House clears bill to crack down on financial fraud


McClatchy Newspapers

WASHINGTON — The House of Representatives passed legislation Monday that would give the federal government strong new tools to pursue financial fraud, clearing it for President Barack Obama to sign into law.

The bill, which the Obama administration strongly supports, also would create a 10-member commission to study the causes of last year’s financial meltdown. The House passed it by 338-52. The Senate overwhelmingly approved the measure last month.

“This bill is a major step toward holding accountable those who have caused so much damage to our economy,” said Senate Majority Leader Harry Reid, D-Nev.

The measure expands federal fraud laws to cover mortgage lenders the federal government doesn’t regulate. It also would expand those laws to cover money spent under the $700 billion Troubled Asset Relief Program, which helps ailing financial institutions, and this year’s $787 billion economic-stimulus plan.

Not everyone was convinced the bill is the sweeping antidote its backers claim. Skeptics suggested the measure is little more than a way for Congress to make itself feel good after years of failing to watch the financial services industry closely.

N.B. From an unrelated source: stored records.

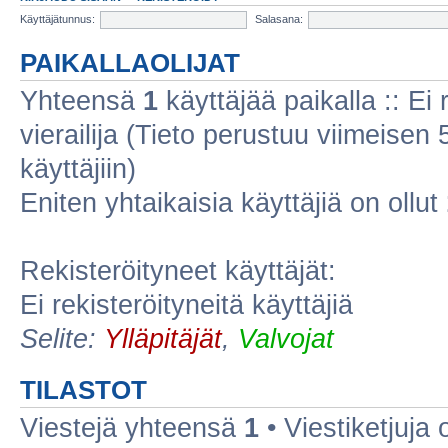
Käyttäjätunnus:
Salasana:
PAIKALLAOLIJAT
Yhteensä
1
käyttäjää paikalla :: Ei r
vierailija (Tieto perustuu viimeisen 5
käyttäjiin)
Eniten yhtaikaisia käyttäjiä on ollut
Rekisteröityneet käyttäjät:
Ei rekisteröityneitä käyttäjiä
Selite:
Ylläpitäjät
,
Valvojat
TILASTOT
Viestejä yhteensä
1
• Viestiketjuja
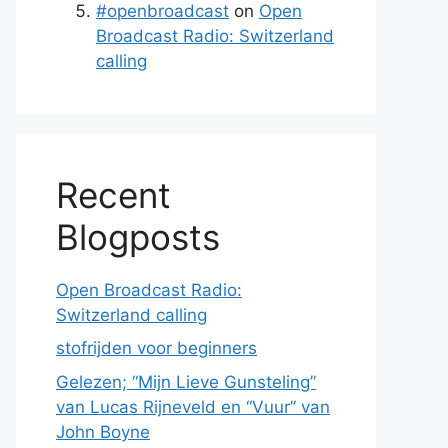
#openbroadcast
on
Open
Broadcast Radio: Switzerland
calling
Recent
Blogposts
Open Broadcast Radio:
Switzerland calling
stofrijden voor beginners
Gelezen; “Mijn Lieve Gunsteling”
van Lucas Rijneveld en “Vuur” van
John Boyne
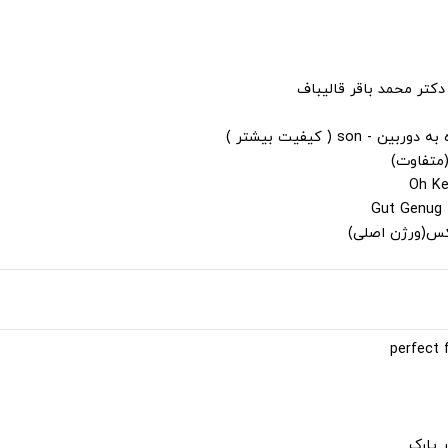
دکتر محمد باقر قالیباف
s ( کیفیت بیشتر )
(متفاوت)
لکس(ورژن اصلی)
 پارک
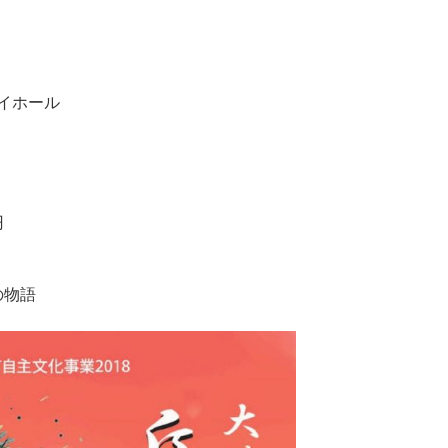
イホール
円
の物語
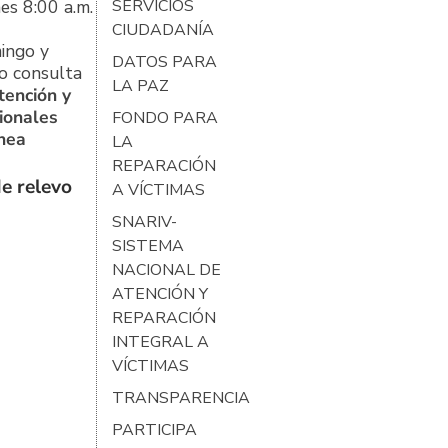
es 8:00 a.m.
SERVICIOS
CIUDADANÍA
ingo y
DATOS PARA
o consulta
LA PAZ
tención y
ionales
FONDO PARA
ínea
LA
REPARACIÓN
e relevo
A VÍCTIMAS
SNARIV-
SISTEMA
NACIONAL DE
ATENCIÓN Y
REPARACIÓN
INTEGRAL A
VÍCTIMAS
TRANSPARENCIA
PARTICIPA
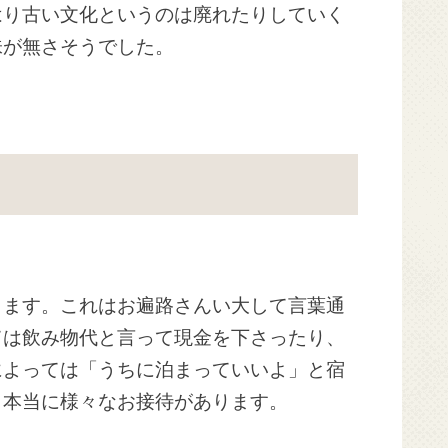
はり古い文化というのは廃れたりしていく
味が無さそうでした。
ります。これはお遍路さんい大して言葉通
ては飲み物代と言って現金を下さったり、
によっては「うちに泊まっていいよ」と宿
、本当に様々なお接待があります。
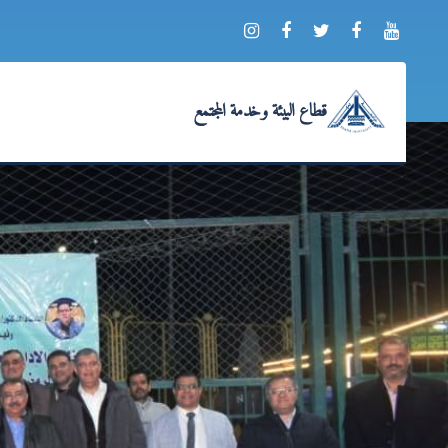
قطاع البيئة وخدمة المجتمع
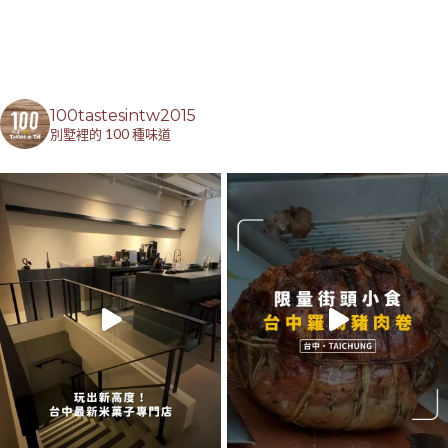
100tastesintw2015
別墅裡的 100 種味道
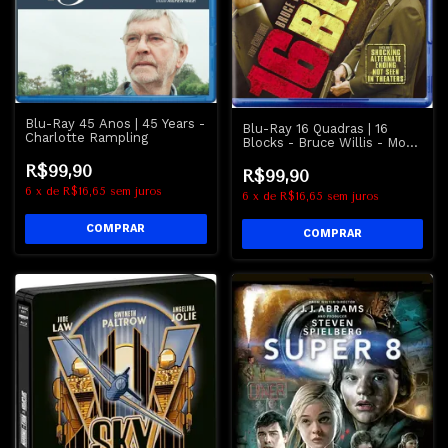
Blu-Ray 45 Anos | 45 Years -
Blu-Ray 16 Quadras | 16
Charlotte Rampling
Blocks - Bruce Willis - Mos
Def
R$99,90
R$99,90
6
x
de
R$16,65
sem juros
6
x
de
R$16,65
sem juros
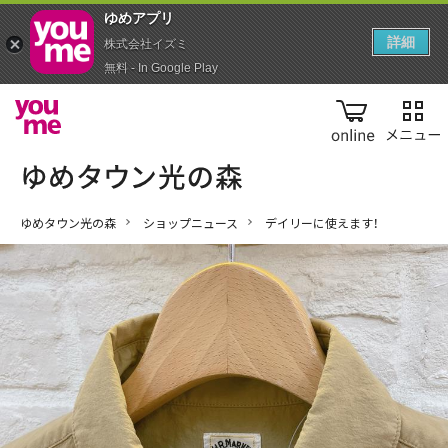
ゆめアプ‪リ‬
詳細
株式会社イズミ
無料 - In Google Play
online
ゆめタウン光の森
ショップニュース
デイリーに使えます！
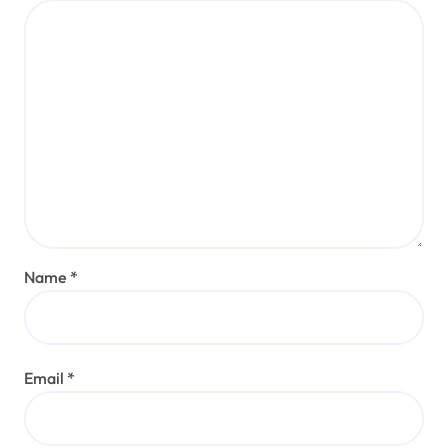
Name
*
Email
*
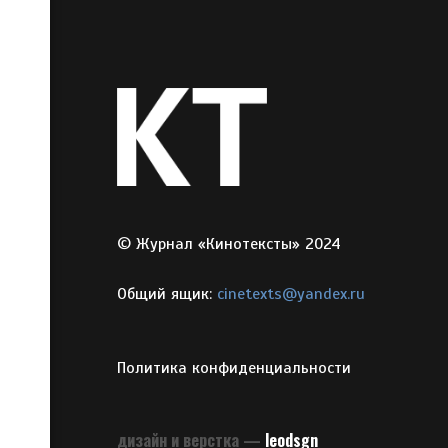
© Журнал «Кинотексты» 2024
Общий ящик:
cinetexts@yandex.ru
Политика конфиденциальности
дизайн и верстка —
leodsgn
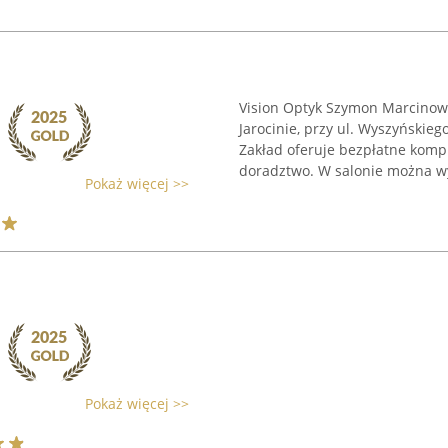
Vision Optyk Szymon Marcinows
Jarocinie, przy ul. Wyszyńskiego 
Zakład oferuje bezpłatne komp
doradztwo. W salonie można wy
Pokaż więcej >>
Pokaż więcej >>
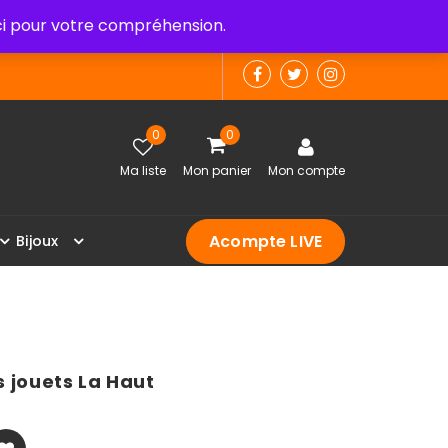
 pour votre compréhension.
0
0
Ma liste
Mon panier
Mon compte
Acompte LIVE
B
i
j
o
u
x
 jouets La Haut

“I would tell you the biggest person or group of people responsible for the problem we face today is the Congress,” said Sen. Tom Coburn, R-Okla., a Senate Judiciary Committee member. “We failed to do our job on oversight.”

Brian Walsh, a senior legal research fellow at Washington’s Heritage Foundation, a conservative research group, argued there are already plenty of laws for combating fraud — notably wire and mail fraud statutes — and in many cases it’s up to state and local enforcement agencies to go after suspicious behavior.

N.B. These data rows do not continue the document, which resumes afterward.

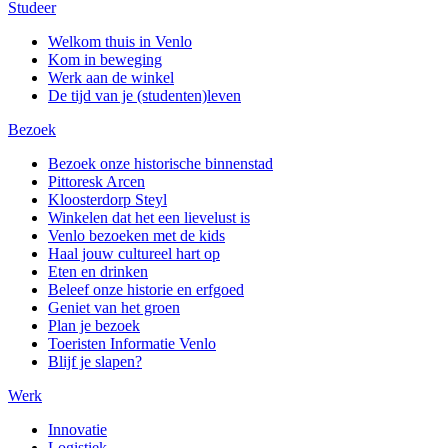
Studeer
Welkom thuis in Venlo
Kom in beweging
Werk aan de winkel
De tijd van je (studenten)leven
Bezoek
Bezoek onze historische binnenstad
Pittoresk Arcen
Kloosterdorp Steyl
Winkelen dat het een lievelust is
Venlo bezoeken met de kids
Haal jouw cultureel hart op
Eten en drinken
Beleef onze historie en erfgoed
Geniet van het groen
Plan je bezoek
Toeristen Informatie Venlo
Blijf je slapen?
Werk
Innovatie
Logistiek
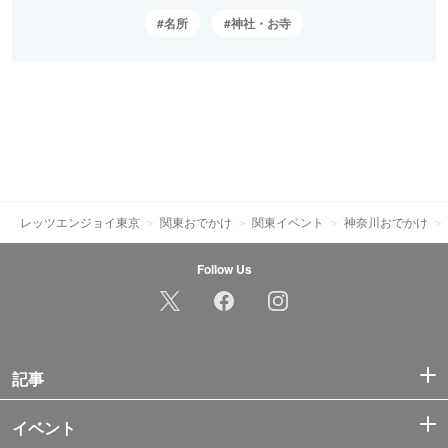
名所
神社・お寺
レッツエンジョイ東京
関東おでかけ
関東イベント
神奈川おでかけ
Follow Us
記事
イベント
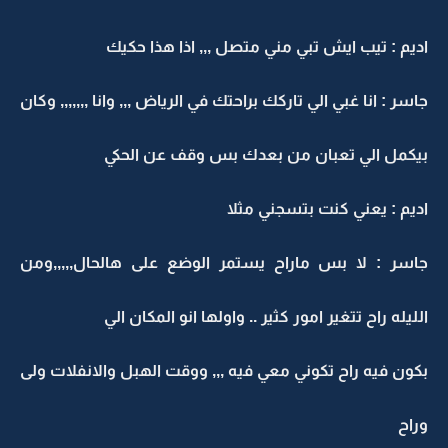
اديم : تيب ايش تبي مني متصل ,,, اذا هذا حكيك
جاسر : انا غبي الي تاركك براحتك في الرياض ,,, وانا ,,,,,,, وكان
بيكمل الي تعبان من بعدك بس وقف عن الحكي
اديم : يعني كنت بتسجني مثلا
جاسر : لا بس ماراح يستمر الوضع على هالحال,,,,,ومن
الليله راح تتغير امور كثير .. واولها انو المكان الي
بكون فيه راح تكوني معي فيه ,,, ووقت الهبل والانفلات ولى
وراح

“This bill is a knee-jerk congressional response,” Walsh said.

However, members of Congress, faced with constituent ire over the financial crisis, offered little resistance to the legislation.

“This bill is a deterrent,” argued Sen. Ted Kaufman, D-Del. “Prosecuting white-collar crime today sends a message to those who would be tempted to cheat and defraud again.”

The Senate Judiciary Committee report on the measure found that “as banks and private mortgage companies relaxed their standards for loans, approving ever riskier mortgages with less and less due diligence, they created an environment that invited fraud.”

It said the housing market became dominated by private mortgage brokers and lending businesses that weren’t subject to the same scrutiny that traditional financial institutions were.

The Treasury Department has reported that in the last six years, suspicious-activity reports alleging mortgage fraud increased nearly tenfold, to about 62,000 last year.

Criminal mortgage-fraud investigations by the FBI also have mushroomed, and officials there are overwhelmed.